In case you are as mystified as I was about what mindfulness is, here is a definition, from the same Bemindful website: “Mindfulness is a way of paying attention to the present moment, using techniques like meditation, breathing and yoga. It helps us become more aware of our thoughts and feelings so that instead of being overwhelmed by them, we’re better able to manage them”. At a time of being overwhelmed this seemed incredibly attractive. I am an academic, and no matter how remote the idea of meditation might seem to me (I have never seen it as “my sort of thing”), the fact that there is evidence that it works made it worth trying. I got started with a session with Karin, a yoga and mindfulness teacher based in Canterbury, she introduced the concepts and techniques and took me through a meditation. Before we started I thought that meditating required emptying your mind of thoughts, which to me seemed entirely impossible and not even worth trying. The focus was much more on being in the moment, and she offered tools to do that: from focussing on the body and how it feels, to the breathing (and counting, which helps keep the brain from wondering!), to just listening to the sounds around you. She gave me a CD with a few guided meditations and I have enjoyed doing them. It does feel good. The fact she has a very kind and calming voice is an added bonus.

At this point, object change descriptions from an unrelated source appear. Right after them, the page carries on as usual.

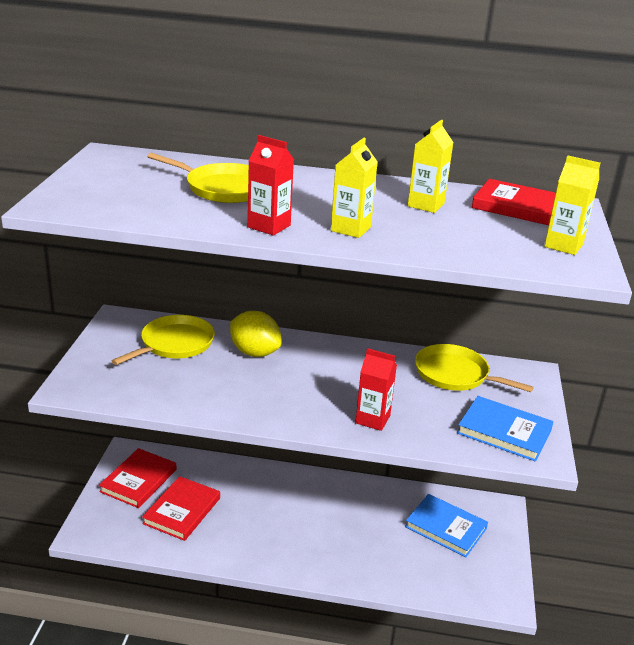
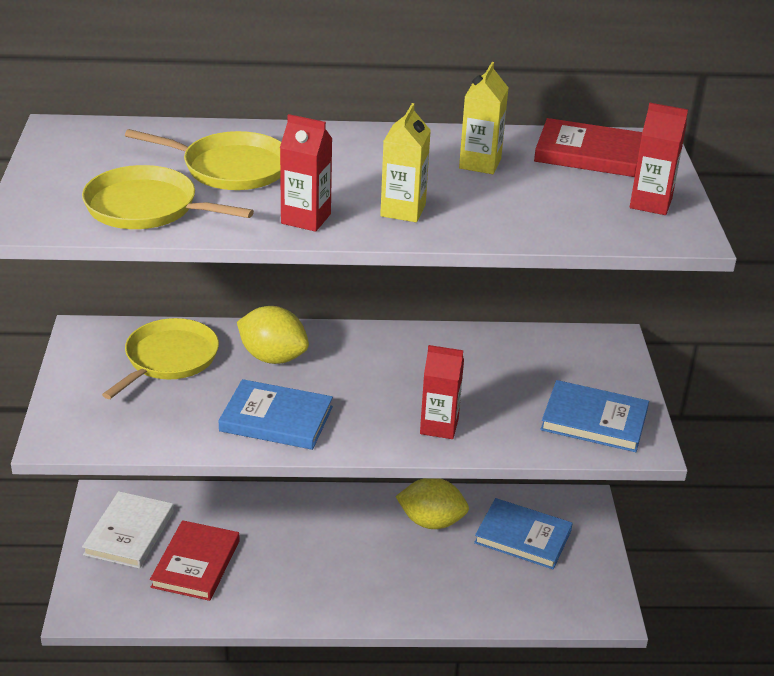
camera: 10 degrees left, 5 degrees up
(138, 480) = (129, 533): red book -> white book
(243, 397) = (276, 419): none -> blue book
(374, 505) = (431, 521): none -> yellow lemon
(455, 374) = (522, 354): yellow pan -> yellow pan (146, 208)
(563, 245) = (650, 203): yellow carton -> red carton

At the same time of starting to practice mindfulness, in my evidence-based quest for keeping anxiety at bay, I also started running, as exercise is also proven to work. And something quite interesting happened. Through the sessions with Karin and a bit of reading, I had an understanding about what mindfulness was trying to achieve. Sitting down to meditate did take me there a bit, but I never really felt I was fully achieving this sense of “just being in the present”. Instead, it happened while running. There is this moment when you “zone out”, or “get in the zone”. When you start a run your breathing becomes very rhythmic, and your mind can spend some time wondering around with apparently random thoughts, a bit like what happens when you simply sit down with the intention of meditating. Then there is this moment when the thoughts are done with and it is all just about the fact that you are running and where you are in your run, and you don’t even think about the breathing or anything else.
As someone with a job that involves sitting around for so much of the day it is far more appealing to put on the running shoes, go outside and move than doing yet more sitting still to meditate. And it seems to work in much the same way, or even better. I am glad I learnt about mindfulness though, and that I did try to sit down and meditate, and I have Karin’s CD to go back to if for some reason running isn’t an option.
Life is still busy, of course, but it feels back under control.